Exercise goal
Copy each line of the records below that has "Road" in it.

Dataset records
=== Section Start ===

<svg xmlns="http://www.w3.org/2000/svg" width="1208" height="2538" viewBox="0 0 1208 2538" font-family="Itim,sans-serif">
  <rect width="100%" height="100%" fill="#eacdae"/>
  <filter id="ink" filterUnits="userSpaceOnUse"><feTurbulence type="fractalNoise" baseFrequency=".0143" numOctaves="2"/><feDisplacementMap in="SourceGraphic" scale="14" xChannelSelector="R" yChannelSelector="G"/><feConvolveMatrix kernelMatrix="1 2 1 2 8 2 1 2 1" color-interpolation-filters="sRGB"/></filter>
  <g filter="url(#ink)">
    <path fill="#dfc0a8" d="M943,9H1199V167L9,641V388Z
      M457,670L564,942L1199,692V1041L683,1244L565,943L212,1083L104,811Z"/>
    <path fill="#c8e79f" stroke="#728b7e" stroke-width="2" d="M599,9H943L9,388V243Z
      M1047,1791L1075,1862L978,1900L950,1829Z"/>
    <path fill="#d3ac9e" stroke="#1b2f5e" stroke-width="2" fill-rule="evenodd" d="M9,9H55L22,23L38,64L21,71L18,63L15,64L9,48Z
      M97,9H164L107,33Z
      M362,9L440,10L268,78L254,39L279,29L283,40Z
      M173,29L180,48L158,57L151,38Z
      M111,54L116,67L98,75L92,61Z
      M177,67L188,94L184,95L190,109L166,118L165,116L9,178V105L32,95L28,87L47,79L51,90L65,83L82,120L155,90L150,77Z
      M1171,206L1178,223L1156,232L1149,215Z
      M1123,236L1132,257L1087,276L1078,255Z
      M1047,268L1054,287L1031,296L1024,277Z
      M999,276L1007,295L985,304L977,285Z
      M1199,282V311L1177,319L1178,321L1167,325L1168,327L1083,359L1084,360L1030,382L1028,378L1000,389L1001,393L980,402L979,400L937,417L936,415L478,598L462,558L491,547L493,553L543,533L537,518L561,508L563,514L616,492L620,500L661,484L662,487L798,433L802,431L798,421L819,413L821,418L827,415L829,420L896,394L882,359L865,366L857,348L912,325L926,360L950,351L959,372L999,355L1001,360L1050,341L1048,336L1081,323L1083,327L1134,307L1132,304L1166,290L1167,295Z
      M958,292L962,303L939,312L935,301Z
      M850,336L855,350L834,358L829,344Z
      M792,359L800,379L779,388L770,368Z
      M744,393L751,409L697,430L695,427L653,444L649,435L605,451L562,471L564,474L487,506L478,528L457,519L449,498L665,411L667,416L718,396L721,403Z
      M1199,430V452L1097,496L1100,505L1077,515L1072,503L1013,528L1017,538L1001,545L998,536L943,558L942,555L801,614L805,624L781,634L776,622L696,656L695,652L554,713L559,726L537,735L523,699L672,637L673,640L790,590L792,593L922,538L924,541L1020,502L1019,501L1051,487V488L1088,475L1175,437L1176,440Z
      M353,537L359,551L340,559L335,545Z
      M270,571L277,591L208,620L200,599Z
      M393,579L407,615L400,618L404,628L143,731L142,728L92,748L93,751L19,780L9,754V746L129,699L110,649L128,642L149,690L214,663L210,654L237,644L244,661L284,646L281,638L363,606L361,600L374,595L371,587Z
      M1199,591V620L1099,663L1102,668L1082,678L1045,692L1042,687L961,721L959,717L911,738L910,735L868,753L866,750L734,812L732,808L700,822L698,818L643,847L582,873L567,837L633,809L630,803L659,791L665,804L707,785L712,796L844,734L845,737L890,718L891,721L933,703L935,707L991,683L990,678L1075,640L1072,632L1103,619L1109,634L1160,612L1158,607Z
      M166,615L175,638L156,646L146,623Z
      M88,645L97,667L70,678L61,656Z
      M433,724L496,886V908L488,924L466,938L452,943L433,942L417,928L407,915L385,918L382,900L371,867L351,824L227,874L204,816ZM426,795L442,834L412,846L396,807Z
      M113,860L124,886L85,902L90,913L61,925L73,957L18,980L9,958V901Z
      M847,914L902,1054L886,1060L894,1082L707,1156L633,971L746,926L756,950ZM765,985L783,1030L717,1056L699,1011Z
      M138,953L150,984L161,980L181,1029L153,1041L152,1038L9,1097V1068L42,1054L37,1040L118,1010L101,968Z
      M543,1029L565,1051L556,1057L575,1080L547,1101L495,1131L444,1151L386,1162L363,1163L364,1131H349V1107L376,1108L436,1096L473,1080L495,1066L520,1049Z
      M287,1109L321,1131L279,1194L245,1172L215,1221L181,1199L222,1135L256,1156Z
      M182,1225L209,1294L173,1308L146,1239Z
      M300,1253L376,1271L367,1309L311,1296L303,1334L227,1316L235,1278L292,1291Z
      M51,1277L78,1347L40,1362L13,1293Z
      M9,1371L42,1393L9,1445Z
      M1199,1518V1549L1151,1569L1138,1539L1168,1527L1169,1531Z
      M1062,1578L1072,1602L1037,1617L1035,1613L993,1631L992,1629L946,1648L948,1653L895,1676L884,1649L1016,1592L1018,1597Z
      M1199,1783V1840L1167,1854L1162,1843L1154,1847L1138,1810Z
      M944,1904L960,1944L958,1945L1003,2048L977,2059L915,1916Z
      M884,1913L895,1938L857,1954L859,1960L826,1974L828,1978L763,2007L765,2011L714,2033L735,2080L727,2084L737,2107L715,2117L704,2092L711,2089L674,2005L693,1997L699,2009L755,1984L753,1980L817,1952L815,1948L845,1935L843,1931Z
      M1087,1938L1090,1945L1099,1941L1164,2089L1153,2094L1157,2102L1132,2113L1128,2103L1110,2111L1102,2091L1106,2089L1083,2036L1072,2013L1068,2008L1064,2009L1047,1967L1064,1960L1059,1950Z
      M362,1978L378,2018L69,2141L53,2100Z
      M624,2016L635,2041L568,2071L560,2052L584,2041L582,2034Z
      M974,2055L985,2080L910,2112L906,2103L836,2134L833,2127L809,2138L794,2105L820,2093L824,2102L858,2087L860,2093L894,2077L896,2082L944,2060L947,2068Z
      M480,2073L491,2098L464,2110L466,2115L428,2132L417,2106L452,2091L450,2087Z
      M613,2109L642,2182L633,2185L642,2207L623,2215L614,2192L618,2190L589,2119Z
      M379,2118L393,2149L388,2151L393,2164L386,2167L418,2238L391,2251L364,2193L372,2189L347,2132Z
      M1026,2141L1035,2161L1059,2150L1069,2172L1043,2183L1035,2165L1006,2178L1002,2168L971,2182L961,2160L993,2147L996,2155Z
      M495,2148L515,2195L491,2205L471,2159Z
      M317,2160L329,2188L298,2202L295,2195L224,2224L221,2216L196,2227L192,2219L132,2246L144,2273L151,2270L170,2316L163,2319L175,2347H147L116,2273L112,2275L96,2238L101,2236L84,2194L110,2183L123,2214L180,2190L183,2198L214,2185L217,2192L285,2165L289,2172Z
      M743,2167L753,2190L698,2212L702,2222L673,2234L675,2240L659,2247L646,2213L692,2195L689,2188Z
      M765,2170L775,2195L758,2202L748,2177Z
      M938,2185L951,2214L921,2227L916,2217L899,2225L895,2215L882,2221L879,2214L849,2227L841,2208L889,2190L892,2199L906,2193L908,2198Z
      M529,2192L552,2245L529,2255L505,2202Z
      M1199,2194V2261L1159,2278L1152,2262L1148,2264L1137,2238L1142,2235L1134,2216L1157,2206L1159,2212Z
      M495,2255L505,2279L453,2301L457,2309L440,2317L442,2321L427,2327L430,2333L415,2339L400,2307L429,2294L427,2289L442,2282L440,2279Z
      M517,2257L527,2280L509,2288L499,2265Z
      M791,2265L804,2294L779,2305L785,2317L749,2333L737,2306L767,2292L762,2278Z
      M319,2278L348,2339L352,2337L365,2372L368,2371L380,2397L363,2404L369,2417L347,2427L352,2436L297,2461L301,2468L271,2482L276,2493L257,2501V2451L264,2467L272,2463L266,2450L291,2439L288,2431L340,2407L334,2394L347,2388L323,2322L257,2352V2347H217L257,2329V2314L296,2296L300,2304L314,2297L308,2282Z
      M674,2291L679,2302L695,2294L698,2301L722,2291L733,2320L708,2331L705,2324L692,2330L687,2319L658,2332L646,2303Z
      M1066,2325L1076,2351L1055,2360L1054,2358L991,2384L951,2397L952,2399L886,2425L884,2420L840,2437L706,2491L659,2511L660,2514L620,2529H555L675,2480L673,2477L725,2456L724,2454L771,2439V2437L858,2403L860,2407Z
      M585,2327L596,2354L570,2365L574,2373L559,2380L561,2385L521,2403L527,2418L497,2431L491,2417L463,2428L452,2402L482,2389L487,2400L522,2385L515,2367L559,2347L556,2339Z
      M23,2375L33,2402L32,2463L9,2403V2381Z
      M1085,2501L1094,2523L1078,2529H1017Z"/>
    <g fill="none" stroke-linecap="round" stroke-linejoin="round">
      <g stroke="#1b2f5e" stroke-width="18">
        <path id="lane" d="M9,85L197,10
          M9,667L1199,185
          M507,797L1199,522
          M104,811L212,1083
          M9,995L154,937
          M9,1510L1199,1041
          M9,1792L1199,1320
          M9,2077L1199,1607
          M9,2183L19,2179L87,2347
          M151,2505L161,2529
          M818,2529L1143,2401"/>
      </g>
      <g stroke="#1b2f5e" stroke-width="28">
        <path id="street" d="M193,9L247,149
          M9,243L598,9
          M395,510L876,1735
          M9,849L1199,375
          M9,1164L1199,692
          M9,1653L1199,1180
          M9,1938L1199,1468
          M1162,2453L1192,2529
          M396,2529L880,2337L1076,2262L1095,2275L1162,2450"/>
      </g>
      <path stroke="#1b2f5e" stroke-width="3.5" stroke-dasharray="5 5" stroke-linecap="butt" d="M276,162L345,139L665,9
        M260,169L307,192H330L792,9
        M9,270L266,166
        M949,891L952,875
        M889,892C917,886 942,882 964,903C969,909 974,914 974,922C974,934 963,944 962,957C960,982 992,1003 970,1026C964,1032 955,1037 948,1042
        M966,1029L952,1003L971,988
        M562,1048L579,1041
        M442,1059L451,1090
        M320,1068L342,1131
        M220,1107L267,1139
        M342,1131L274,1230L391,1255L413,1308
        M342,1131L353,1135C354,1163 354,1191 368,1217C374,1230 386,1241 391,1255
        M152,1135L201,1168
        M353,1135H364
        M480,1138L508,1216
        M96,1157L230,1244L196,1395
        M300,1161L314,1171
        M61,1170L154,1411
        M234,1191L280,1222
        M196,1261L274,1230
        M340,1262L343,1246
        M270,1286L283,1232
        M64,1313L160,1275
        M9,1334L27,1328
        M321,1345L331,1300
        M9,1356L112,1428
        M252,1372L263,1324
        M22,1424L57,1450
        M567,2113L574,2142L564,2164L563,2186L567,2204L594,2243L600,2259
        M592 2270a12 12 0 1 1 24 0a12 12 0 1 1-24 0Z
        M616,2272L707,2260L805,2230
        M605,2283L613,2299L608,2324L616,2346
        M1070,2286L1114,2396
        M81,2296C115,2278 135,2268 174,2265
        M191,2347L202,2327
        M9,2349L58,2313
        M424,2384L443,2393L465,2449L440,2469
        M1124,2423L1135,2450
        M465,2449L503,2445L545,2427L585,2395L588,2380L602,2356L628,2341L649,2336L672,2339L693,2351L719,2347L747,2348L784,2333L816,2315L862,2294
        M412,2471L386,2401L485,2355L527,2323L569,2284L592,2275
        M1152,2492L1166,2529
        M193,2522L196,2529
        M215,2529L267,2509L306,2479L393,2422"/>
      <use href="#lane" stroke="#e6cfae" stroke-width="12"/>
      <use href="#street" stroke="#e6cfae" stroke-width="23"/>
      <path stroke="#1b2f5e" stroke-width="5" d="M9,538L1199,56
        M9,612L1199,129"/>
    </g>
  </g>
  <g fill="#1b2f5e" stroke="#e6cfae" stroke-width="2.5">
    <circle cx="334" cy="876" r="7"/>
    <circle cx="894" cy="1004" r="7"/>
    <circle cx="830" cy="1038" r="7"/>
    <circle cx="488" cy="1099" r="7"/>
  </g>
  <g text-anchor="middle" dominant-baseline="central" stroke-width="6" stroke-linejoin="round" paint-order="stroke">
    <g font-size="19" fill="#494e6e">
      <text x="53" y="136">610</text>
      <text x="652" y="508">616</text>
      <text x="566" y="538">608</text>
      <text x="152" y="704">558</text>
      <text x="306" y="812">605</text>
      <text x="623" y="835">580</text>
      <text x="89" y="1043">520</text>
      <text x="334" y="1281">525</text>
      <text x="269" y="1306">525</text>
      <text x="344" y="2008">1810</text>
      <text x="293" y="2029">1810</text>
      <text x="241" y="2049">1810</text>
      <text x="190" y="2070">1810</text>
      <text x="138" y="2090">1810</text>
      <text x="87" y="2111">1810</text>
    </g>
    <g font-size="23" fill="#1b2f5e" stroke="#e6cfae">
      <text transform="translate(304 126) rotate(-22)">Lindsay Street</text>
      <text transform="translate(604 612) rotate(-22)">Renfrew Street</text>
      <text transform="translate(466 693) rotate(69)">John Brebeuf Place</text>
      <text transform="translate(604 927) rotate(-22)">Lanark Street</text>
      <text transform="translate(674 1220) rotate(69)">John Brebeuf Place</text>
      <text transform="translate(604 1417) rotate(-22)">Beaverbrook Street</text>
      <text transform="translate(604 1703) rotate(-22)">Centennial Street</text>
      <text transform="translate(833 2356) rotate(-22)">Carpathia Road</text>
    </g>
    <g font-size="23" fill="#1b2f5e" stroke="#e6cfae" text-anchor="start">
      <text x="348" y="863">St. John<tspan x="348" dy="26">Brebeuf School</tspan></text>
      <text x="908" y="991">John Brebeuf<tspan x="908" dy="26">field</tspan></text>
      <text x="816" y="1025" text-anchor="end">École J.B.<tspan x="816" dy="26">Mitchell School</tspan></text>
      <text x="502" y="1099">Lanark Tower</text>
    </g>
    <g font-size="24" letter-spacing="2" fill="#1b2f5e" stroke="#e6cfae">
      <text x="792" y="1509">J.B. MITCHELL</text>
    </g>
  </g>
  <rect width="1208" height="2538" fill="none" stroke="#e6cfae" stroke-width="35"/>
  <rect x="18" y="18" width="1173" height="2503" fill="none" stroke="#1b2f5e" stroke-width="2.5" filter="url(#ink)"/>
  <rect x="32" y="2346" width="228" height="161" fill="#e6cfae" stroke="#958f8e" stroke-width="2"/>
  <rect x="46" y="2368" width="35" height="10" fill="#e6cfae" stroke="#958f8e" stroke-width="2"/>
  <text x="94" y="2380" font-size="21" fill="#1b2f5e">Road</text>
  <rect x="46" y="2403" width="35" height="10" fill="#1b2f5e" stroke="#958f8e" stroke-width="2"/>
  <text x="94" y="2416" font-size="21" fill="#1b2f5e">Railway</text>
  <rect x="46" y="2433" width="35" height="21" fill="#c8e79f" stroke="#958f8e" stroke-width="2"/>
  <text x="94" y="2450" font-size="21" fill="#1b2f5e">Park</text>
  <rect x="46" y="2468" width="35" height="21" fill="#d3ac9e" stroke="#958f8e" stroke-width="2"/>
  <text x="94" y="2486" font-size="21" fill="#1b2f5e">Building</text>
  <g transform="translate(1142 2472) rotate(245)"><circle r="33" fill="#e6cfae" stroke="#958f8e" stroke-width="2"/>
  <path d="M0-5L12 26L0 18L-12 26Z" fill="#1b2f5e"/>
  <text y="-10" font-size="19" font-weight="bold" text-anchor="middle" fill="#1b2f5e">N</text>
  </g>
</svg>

=== Section End ===

Solution for this task
      <text transform="translate(833 2356) rotate(-22)">Carpathia Road</text>
  <text x="94" y="2380" font-size="21" fill="#1b2f5e">Road</text>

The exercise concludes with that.